> **TASK DETAILS**:
The answer must consist of every line below containing "plush".

***

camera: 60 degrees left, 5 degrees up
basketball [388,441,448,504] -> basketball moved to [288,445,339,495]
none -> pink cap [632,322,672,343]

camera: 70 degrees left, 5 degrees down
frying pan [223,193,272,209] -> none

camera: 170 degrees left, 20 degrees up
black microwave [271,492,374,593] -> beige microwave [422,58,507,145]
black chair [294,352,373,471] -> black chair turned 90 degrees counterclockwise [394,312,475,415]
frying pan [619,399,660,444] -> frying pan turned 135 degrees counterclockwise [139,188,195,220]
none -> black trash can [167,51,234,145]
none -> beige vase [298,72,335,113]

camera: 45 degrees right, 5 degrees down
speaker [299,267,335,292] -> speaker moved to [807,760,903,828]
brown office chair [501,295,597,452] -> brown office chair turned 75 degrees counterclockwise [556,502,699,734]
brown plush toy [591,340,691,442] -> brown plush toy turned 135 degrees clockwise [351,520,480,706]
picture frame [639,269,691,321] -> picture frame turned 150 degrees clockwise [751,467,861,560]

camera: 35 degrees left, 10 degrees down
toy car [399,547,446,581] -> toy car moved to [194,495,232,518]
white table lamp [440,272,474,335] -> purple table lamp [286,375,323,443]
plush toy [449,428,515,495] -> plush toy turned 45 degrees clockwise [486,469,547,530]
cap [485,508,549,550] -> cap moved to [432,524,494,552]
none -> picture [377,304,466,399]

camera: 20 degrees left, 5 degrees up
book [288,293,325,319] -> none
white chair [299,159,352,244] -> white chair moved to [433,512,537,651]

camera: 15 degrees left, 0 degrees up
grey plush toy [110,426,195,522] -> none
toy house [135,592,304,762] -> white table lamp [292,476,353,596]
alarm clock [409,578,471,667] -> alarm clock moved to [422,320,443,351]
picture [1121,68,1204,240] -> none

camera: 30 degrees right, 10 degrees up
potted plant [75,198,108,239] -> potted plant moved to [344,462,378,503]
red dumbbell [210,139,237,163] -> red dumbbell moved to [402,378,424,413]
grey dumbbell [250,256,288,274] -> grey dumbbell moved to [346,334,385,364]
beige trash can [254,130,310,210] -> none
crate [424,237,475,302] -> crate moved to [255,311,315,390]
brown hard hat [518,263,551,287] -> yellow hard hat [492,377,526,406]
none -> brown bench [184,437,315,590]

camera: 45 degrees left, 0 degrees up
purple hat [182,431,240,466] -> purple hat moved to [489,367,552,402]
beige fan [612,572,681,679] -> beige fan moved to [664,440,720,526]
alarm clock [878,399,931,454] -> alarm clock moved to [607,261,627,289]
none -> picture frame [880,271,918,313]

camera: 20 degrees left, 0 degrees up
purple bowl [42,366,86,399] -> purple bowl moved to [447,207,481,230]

***

> **SOLUTION TO THIS EXERCISE**:
brown plush toy [591,340,691,442] -> brown plush toy turned 135 degrees clockwise [351,520,480,706]
plush toy [449,428,515,495] -> plush toy turned 45 degrees clockwise [486,469,547,530]
grey plush toy [110,426,195,522] -> none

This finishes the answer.